### SUPPLIED INFORMATION
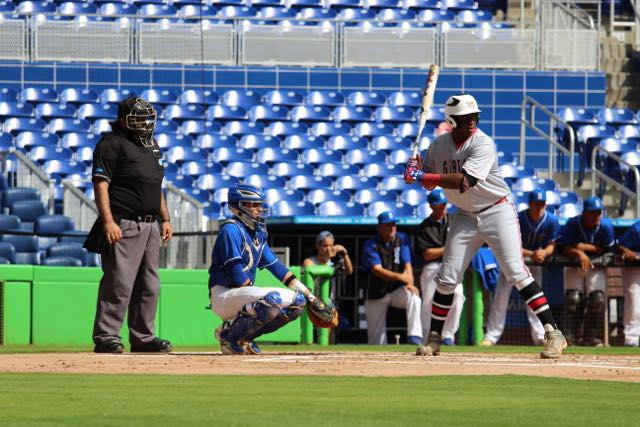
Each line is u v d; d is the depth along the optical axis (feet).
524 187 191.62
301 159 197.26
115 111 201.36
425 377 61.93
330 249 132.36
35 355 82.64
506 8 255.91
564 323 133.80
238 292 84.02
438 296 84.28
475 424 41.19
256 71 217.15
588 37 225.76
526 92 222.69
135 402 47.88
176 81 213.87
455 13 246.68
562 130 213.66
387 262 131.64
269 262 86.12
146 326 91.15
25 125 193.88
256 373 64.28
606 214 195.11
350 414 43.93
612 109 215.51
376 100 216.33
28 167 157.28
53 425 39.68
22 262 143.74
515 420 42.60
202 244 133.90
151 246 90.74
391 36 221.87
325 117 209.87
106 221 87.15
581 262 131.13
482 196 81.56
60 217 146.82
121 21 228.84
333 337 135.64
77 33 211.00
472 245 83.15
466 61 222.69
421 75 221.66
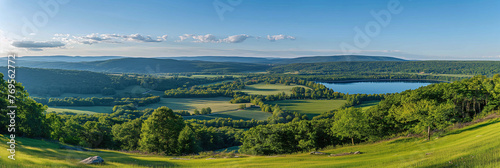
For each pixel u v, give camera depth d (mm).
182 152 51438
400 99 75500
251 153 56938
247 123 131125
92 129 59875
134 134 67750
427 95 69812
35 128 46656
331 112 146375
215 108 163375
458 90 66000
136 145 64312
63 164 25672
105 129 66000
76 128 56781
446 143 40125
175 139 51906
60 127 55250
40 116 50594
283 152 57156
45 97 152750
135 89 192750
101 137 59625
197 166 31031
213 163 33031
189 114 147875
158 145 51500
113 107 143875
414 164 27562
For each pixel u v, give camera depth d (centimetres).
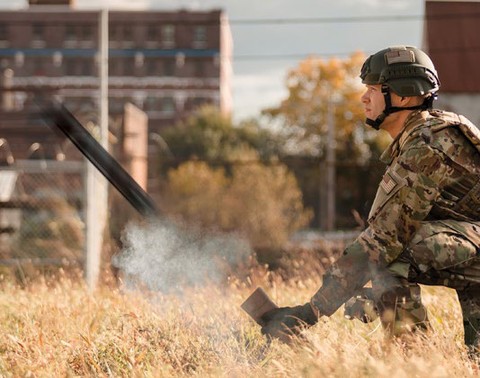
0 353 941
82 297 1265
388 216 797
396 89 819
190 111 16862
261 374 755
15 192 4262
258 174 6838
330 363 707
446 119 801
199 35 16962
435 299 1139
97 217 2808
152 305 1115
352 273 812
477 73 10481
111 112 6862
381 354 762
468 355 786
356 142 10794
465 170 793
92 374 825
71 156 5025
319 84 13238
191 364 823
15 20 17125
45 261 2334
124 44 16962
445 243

### EXERCISE
Exactly the lines from the top of the listing through the line with "526 92 222.69", and no pictures, should be printed.

### ANSWER BELOW
Each line is u v d; d is the depth along the optical axis (feet).
524 187 191.62
301 159 197.26
115 111 201.36
425 377 61.93
330 249 132.36
35 355 82.64
506 8 255.91
564 323 133.80
238 292 84.02
438 296 84.28
475 424 41.19
256 71 217.15
588 37 225.76
526 92 222.69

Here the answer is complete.